No longa, o protagonista Jonas, um mergulhador especialista em resgates, mas que abandonou o ofício, é chamado para salvar uma equipe. Relutante, ele aceita, sem saber que vai encontrar um enorme megalodonte que já tinha enfrentado anos atrás. A explicação para o animal estar oculto durante tanto tempo é uma termoclina (uma espécie de barreira natural) – o máximo de ciência que há no roteiro.

Isso porque, no resto, a sequência de absurdos é acidentalmente cômica – ao contrário das piadas propositais, que não têm graça (como a associação entre a palavra “inserção” e sexo). O roteiro, escrito por Dean Georgaris, Jon Hoeber e Erich Hoeber, constitui um texto pavoroso e falho tanto no drama quanto na lição de moral que tenta apresentar. Todos os clichês dos filmes de monstros estão lá, inclusive o mais óbvio, referente aos sacrifícios altruístas.

A construção das personagens é também ruim, tendo em vista, inicialmente, um exagero quantitativo. Como não podia deixar de ser, os mais inúteis são os primeiros a morrer (só não morrem todos para a história poder continuar). Rainn Wilson vive sr. Morris, o ricaço estereotipado: desumano, estúpido e avesso à ciência.
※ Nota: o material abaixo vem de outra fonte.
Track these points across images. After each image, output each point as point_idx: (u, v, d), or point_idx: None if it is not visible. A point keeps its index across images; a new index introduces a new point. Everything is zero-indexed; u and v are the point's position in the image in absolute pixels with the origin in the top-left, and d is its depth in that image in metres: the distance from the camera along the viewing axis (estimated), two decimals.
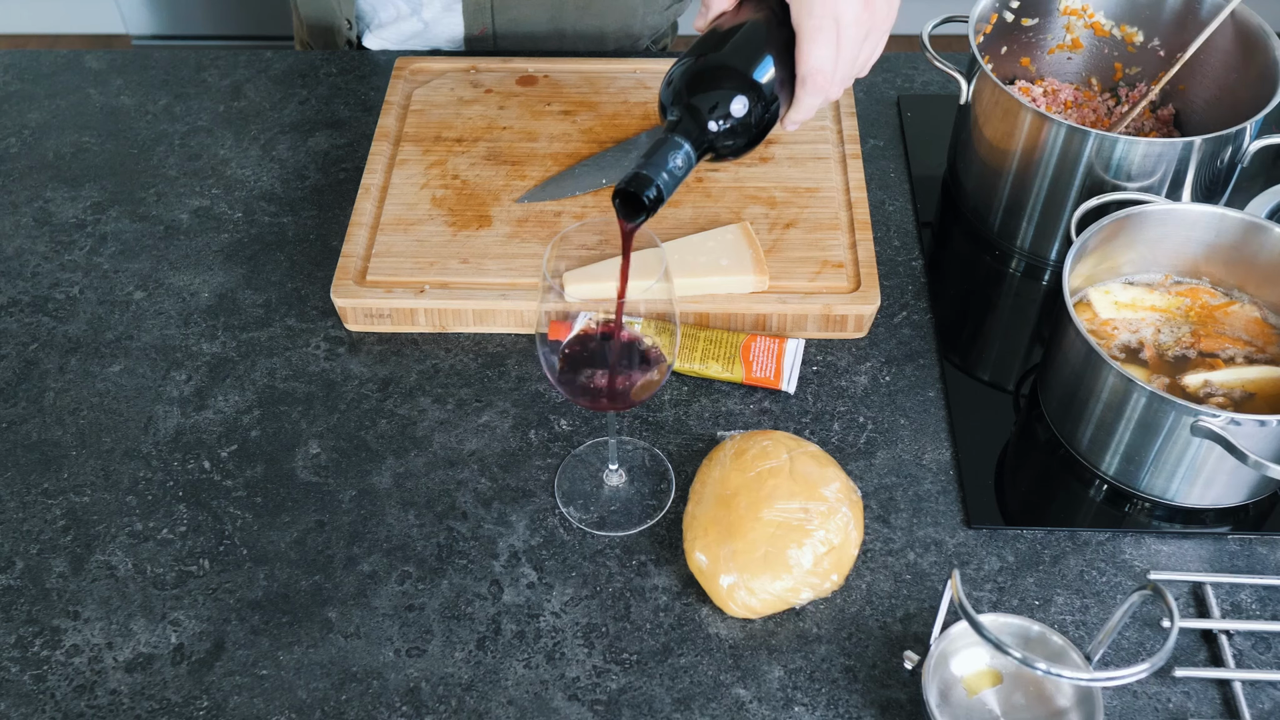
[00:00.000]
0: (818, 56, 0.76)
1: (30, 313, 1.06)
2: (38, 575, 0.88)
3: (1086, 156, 0.98)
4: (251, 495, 0.92)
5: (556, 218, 1.08)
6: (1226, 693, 0.81)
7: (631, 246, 0.76)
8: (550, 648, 0.83)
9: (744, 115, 0.73)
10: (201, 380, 1.00)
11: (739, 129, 0.74)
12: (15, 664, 0.83)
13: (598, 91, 1.20)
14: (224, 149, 1.21)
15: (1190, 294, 0.97)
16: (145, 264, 1.10)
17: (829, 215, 1.07)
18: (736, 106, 0.73)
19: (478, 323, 1.02)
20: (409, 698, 0.81)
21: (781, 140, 1.14)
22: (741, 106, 0.73)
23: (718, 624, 0.84)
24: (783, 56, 0.76)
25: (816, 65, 0.77)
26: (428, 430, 0.96)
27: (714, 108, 0.73)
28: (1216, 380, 0.91)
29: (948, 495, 0.91)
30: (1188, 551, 0.88)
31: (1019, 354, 1.04)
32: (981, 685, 0.79)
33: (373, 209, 1.09)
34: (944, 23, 1.10)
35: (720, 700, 0.81)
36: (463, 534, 0.90)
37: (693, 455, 0.94)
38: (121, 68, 1.31)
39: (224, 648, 0.84)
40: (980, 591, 0.86)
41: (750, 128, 0.74)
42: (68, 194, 1.17)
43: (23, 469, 0.95)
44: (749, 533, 0.82)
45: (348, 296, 1.01)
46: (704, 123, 0.73)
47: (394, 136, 1.15)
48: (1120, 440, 0.88)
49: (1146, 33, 1.13)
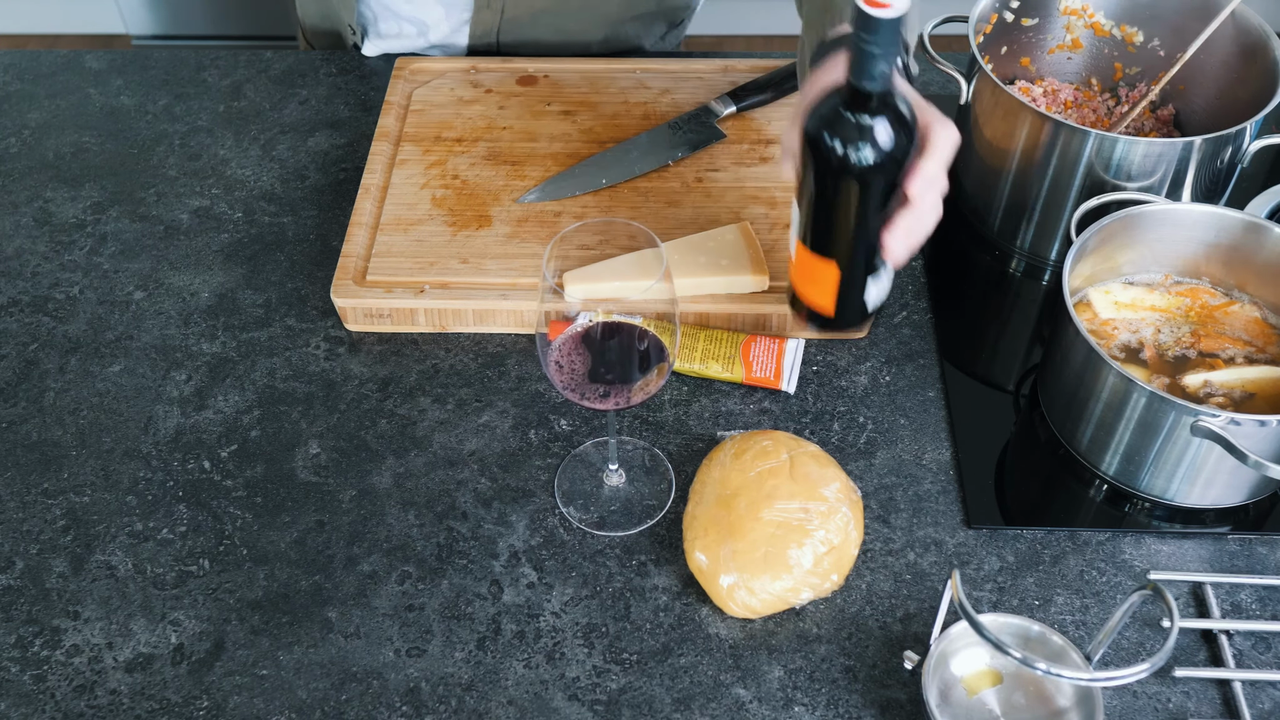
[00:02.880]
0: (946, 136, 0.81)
1: (30, 313, 1.06)
2: (38, 575, 0.88)
3: (1086, 156, 0.98)
4: (251, 495, 0.92)
5: (556, 218, 1.08)
6: (1226, 693, 0.81)
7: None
8: (550, 648, 0.84)
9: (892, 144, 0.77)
10: (201, 380, 1.00)
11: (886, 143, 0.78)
12: (15, 664, 0.83)
13: (598, 91, 1.20)
14: (224, 149, 1.21)
15: (1190, 294, 0.97)
16: (145, 264, 1.10)
17: None
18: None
19: (478, 323, 1.02)
20: (409, 698, 0.81)
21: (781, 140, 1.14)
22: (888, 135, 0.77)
23: (718, 624, 0.84)
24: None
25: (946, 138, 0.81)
26: (428, 430, 0.96)
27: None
28: (1216, 380, 0.91)
29: (948, 495, 0.91)
30: (1188, 551, 0.88)
31: (1019, 354, 1.04)
32: (981, 685, 0.79)
33: (373, 209, 1.09)
34: (944, 23, 1.10)
35: (720, 700, 0.81)
36: (463, 534, 0.90)
37: (693, 455, 0.94)
38: (121, 68, 1.31)
39: (224, 648, 0.84)
40: (980, 591, 0.86)
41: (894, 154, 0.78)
42: (68, 194, 1.17)
43: (23, 469, 0.95)
44: (749, 533, 0.82)
45: (348, 296, 1.01)
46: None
47: (394, 136, 1.15)
48: (1120, 440, 0.88)
49: (1146, 33, 1.13)
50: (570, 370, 0.80)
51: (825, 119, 0.77)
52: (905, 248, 0.80)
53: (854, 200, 0.79)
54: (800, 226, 0.84)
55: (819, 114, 0.78)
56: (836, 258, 0.83)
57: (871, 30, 0.71)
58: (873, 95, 0.75)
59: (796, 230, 0.85)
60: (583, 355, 0.81)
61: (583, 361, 0.81)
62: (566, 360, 0.80)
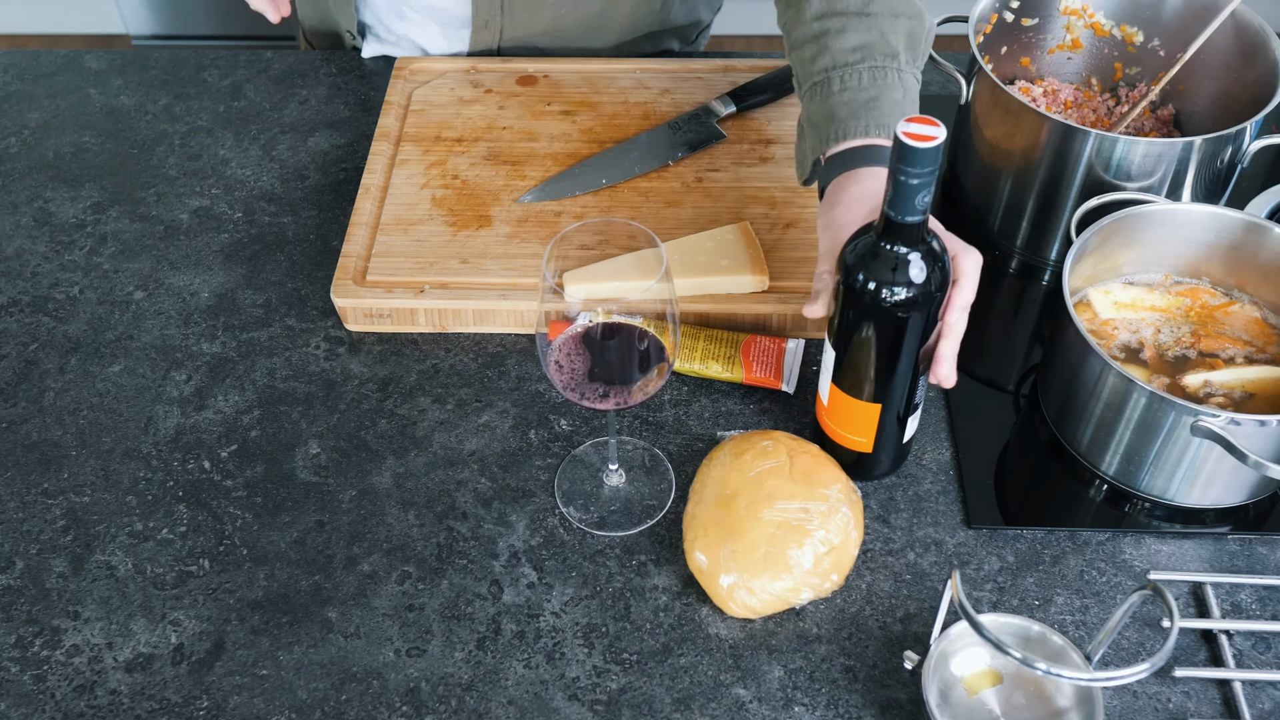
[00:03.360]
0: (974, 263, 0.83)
1: (30, 313, 1.06)
2: (38, 575, 0.88)
3: (1086, 156, 0.98)
4: (251, 495, 0.92)
5: (556, 218, 1.08)
6: (1226, 693, 0.81)
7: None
8: (550, 648, 0.83)
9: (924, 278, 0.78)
10: (201, 380, 1.00)
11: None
12: (15, 664, 0.83)
13: (598, 91, 1.20)
14: (224, 149, 1.21)
15: (1190, 294, 0.97)
16: (145, 264, 1.10)
17: None
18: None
19: (478, 323, 1.02)
20: (409, 698, 0.81)
21: (781, 140, 1.14)
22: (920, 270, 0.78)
23: (718, 624, 0.84)
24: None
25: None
26: (428, 430, 0.96)
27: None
28: (1216, 380, 0.91)
29: (948, 495, 0.91)
30: (1188, 551, 0.88)
31: (1019, 354, 1.04)
32: (981, 685, 0.79)
33: (373, 209, 1.09)
34: (944, 23, 1.10)
35: (720, 700, 0.81)
36: (463, 534, 0.90)
37: (693, 455, 0.94)
38: (121, 68, 1.31)
39: (224, 648, 0.84)
40: (980, 591, 0.86)
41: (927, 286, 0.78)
42: (68, 194, 1.17)
43: (23, 469, 0.95)
44: (749, 533, 0.82)
45: (348, 296, 1.01)
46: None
47: (394, 136, 1.15)
48: (1120, 440, 0.88)
49: (1146, 33, 1.13)
50: (570, 370, 0.80)
51: (867, 261, 0.77)
52: (952, 370, 0.83)
53: (901, 338, 0.80)
54: (835, 370, 0.84)
55: (859, 256, 0.78)
56: (879, 398, 0.84)
57: (914, 163, 0.71)
58: (915, 228, 0.75)
59: (828, 374, 0.86)
60: (582, 355, 0.81)
61: (583, 362, 0.81)
62: (566, 360, 0.80)
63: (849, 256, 0.78)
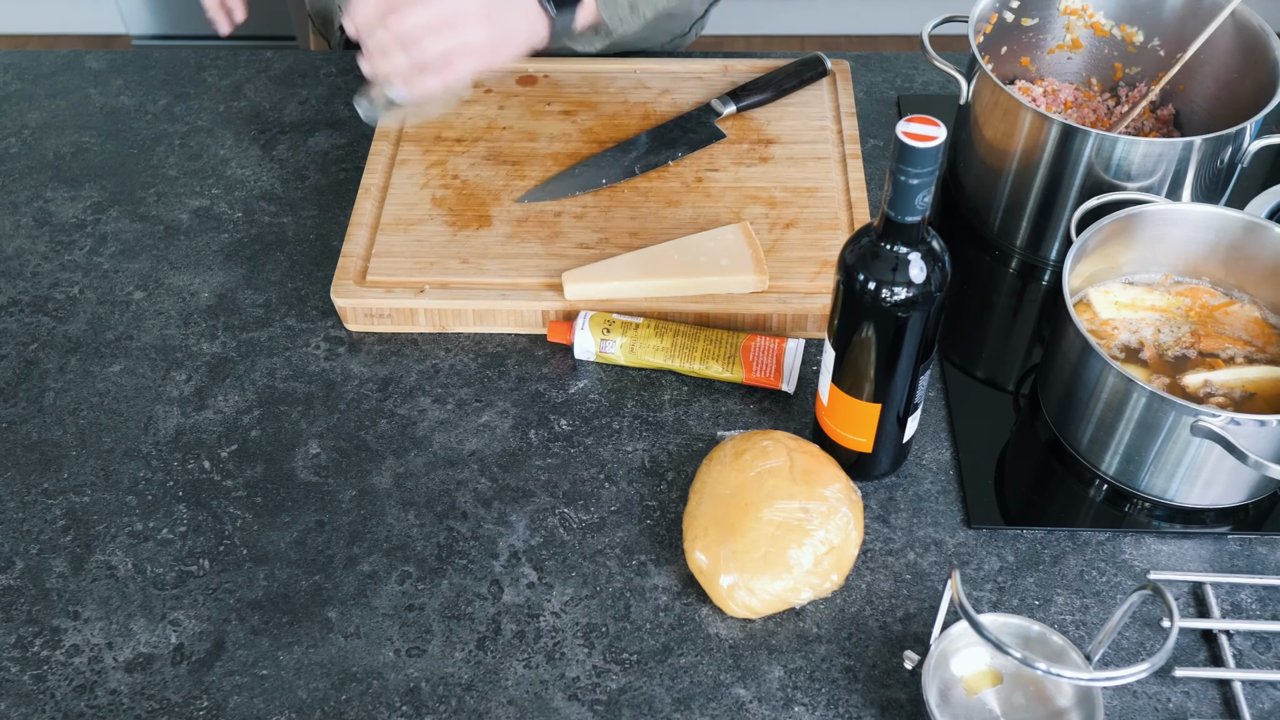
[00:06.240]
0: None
1: (30, 313, 1.06)
2: (38, 575, 0.88)
3: (1086, 156, 0.98)
4: (251, 495, 0.92)
5: (556, 218, 1.08)
6: (1226, 693, 0.81)
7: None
8: (550, 648, 0.84)
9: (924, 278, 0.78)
10: (201, 380, 1.00)
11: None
12: (15, 664, 0.83)
13: (598, 91, 1.20)
14: (224, 149, 1.21)
15: (1190, 294, 0.97)
16: (145, 264, 1.10)
17: (829, 215, 1.07)
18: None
19: (478, 323, 1.02)
20: (409, 698, 0.81)
21: (781, 140, 1.14)
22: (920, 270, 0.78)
23: (718, 624, 0.84)
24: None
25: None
26: (428, 430, 0.96)
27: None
28: (1216, 380, 0.91)
29: (948, 495, 0.91)
30: (1188, 551, 0.88)
31: (1019, 354, 1.04)
32: (981, 685, 0.79)
33: (373, 209, 1.09)
34: (944, 23, 1.10)
35: (720, 700, 0.81)
36: (463, 534, 0.90)
37: (693, 455, 0.94)
38: (121, 68, 1.31)
39: (224, 648, 0.84)
40: (980, 591, 0.86)
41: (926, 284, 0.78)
42: (68, 194, 1.17)
43: (23, 469, 0.95)
44: (749, 533, 0.82)
45: (348, 296, 1.01)
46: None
47: (394, 136, 1.15)
48: (1120, 440, 0.88)
49: (1146, 33, 1.13)
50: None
51: (867, 261, 0.77)
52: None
53: (901, 338, 0.80)
54: (835, 370, 0.85)
55: (859, 256, 0.78)
56: (879, 398, 0.84)
57: (914, 163, 0.71)
58: (914, 228, 0.75)
59: (828, 374, 0.86)
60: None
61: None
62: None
63: (849, 256, 0.79)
Quando apresentado, ele parece simpático, abraçando um funcionário. Porém, depois demonstra estar mais preocupado com a senha da wi-fi do que com a sobrevivência da sua equipe. Bingbing Li é provavelmente a pior do elenco, enquanto sua personagem, Suyin, passa a maior parte do tempo se arriscando para ser salva pelo protagonista. Exemplo da má qualidade de Li como atriz é a tranquilidade ao afirmar que o submarino onde está não conseguirá resistir à pressão exercida por uma lula gigante. Aos oito anos e falando duas línguas, provavelmente a personagem mais inteligente é Meiying (Shuya Sophia Cai).
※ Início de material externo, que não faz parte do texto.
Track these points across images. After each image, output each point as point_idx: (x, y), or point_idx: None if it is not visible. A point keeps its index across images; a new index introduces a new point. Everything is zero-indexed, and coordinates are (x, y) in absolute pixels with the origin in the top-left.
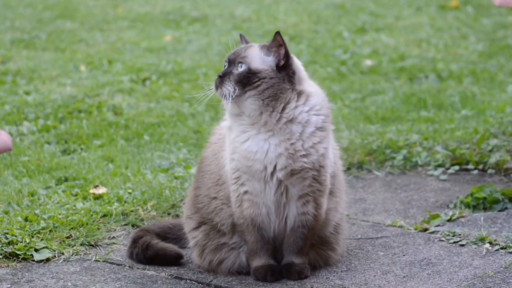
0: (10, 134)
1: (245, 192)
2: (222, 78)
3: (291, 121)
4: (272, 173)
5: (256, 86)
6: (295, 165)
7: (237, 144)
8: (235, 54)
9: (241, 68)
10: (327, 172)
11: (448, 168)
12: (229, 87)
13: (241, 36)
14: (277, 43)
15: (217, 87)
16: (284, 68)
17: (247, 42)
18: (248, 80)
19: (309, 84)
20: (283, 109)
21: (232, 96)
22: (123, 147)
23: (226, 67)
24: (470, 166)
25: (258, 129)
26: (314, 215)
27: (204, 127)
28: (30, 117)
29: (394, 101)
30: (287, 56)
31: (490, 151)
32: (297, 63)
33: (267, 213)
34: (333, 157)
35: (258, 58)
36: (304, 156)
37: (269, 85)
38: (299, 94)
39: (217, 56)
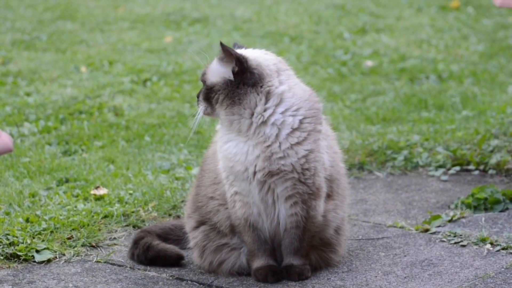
0: (11, 135)
1: (236, 193)
2: (198, 98)
3: (264, 123)
4: (254, 174)
5: (216, 99)
6: (272, 167)
7: (221, 144)
8: (202, 74)
9: (204, 86)
10: (316, 175)
11: (449, 169)
12: (201, 106)
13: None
14: (225, 53)
15: (197, 105)
16: (239, 73)
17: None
18: (209, 95)
19: (280, 81)
20: (252, 114)
21: (205, 113)
22: (124, 148)
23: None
24: (471, 167)
25: (237, 134)
26: (305, 217)
27: (205, 127)
28: (31, 118)
29: (395, 101)
30: (239, 61)
31: (491, 151)
32: (256, 62)
33: (258, 213)
34: (328, 161)
35: (215, 72)
36: (281, 158)
37: (225, 95)
38: (267, 95)
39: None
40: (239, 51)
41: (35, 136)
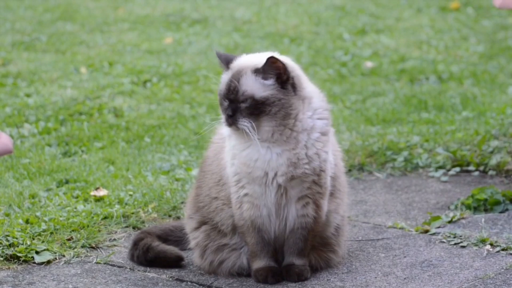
0: (11, 136)
1: (245, 195)
2: (233, 117)
3: (300, 131)
4: (273, 178)
5: (268, 112)
6: (296, 171)
7: (237, 151)
8: (235, 92)
9: (247, 102)
10: (328, 175)
11: (449, 170)
12: (245, 123)
13: (218, 55)
14: (274, 67)
15: (230, 125)
16: (287, 80)
17: (227, 59)
18: (259, 109)
19: (307, 83)
20: (294, 122)
21: (252, 130)
22: (124, 149)
23: (228, 104)
24: (471, 168)
25: (262, 141)
26: (314, 217)
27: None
28: (31, 119)
29: (394, 102)
30: (286, 69)
31: (491, 152)
32: (291, 65)
33: (267, 215)
34: (333, 159)
35: (259, 85)
36: (306, 163)
37: (280, 107)
38: (303, 99)
39: (217, 58)
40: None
41: (35, 137)
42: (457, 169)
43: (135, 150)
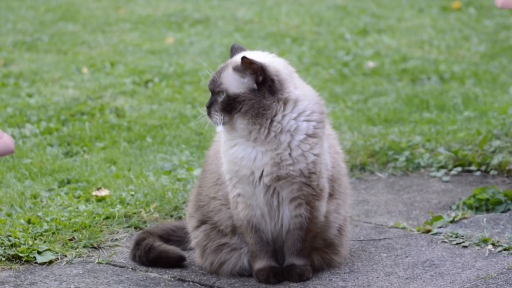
0: (13, 136)
1: (239, 195)
2: (209, 109)
3: (280, 132)
4: (260, 178)
5: (239, 110)
6: (280, 172)
7: (226, 148)
8: (213, 83)
9: (222, 96)
10: (321, 177)
11: (450, 170)
12: (217, 116)
13: (232, 46)
14: (247, 65)
15: (208, 116)
16: (264, 82)
17: (236, 52)
18: (230, 105)
19: (295, 85)
20: (271, 122)
21: (222, 123)
22: (125, 149)
23: (211, 96)
24: (473, 168)
25: (246, 140)
26: (309, 218)
27: (206, 128)
28: (32, 119)
29: (396, 102)
30: (262, 70)
31: (493, 152)
32: (275, 68)
33: (261, 215)
34: (330, 161)
35: (235, 82)
36: (290, 164)
37: (250, 106)
38: (285, 101)
39: (219, 58)
40: (250, 55)
41: (37, 137)
42: (459, 169)
43: (136, 150)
Jason Statham interpreta o protagonista Jonas, o que é evidência da impossibilidade de exigir muito da película – afinal, Statham nunca foi bom ator. Construído por inconsistências, Jonas é o estereótipo do herói: dos salvamentos aos galanteios. Nada explica, por outro lado, como ele retorna aos dias de heroísmo com tanta facilidade, considerando o desleixo que demonstra quando chamado, além do discurso de não querer salvar mais ninguém. Se a ideia era que retomasse o casamento por salvar a ex, não faz sentido iniciar o romance com outra. E certamente a brincadeira de dizer que já sabia também não era motivação suficiente. Ou seja, a fala dispensando os colegas que o chamaram foi inútil.

Apesar dos vários defeitos mencionados, a direção de Jon Turteltaub não é das piores. O último trabalho do cineasta (em longas-metragens) foi em 2013, com o fraco “Última viagem a Vegas”. Seu currículo ostenta pérolas não distantes como “O aprendiz de feiticeiro” e “A lenda do tesouro perdido – livro dos segredos”. Como em outras ocasiões, o resultado final é ruim não pelo trabalho dele, mas pelo roteiro (sem um bom roteiro, diretor nenhum faz milagre).

Ao invés de optar por atenuar as cenas de maior violência, o diretor chega a mostrar o megalodonte comendo uma baleia (e o sangue se espalhando). Embora os efeitos visuais sejam pobres e artificiais – a transição do prólogo para a chegada em Xangai deixa claro o CGI mal executado -, o 3D é razoável (inclusive com uso de 3D ativo). É visível o intento em criar uma atmosfera de suspense, usando o clássico “Tubarão” como referência óbvia, em especial ao não mostrar o animal logo nos minutos iniciais (sem dúvida, um acerto). O recurso é utilizado também, por exemplo, com a lula gigante. Turteltaub escorrega, todavia, no uso de planos fechados e a câmera balançando, gerando um desconforto incompatível com a cena. Ainda assim, existem virtudes no seu trabalho, como na câmera subjetiva quando Jonas, dentro do mar, procura o mega para executar um plano arriscado. A tensão seria melhor provocada se a narrativa não fosse tão prosaica.

Reclamar apenas da estupidez do filme seria excesso de rigor, pois ele não tem a pretensão de ser minimamente inteligente. “Megatubarão”, na verdade, é mais um cortejo da indústria hollywoodiana ao público chinês (aproveitando para fazer marketing de uma gigante do ramo dos refrigerantes), até porque recebeu financiamento de lá. Não é comum que um filme nesses moldes tenha falas em chinês (exigindo legenda para o público estadunidense), tenha um elenco chinês e se passe em território oriental. Até mesmo a bandeira da China aparece no final! Talvez agrade o público sínico.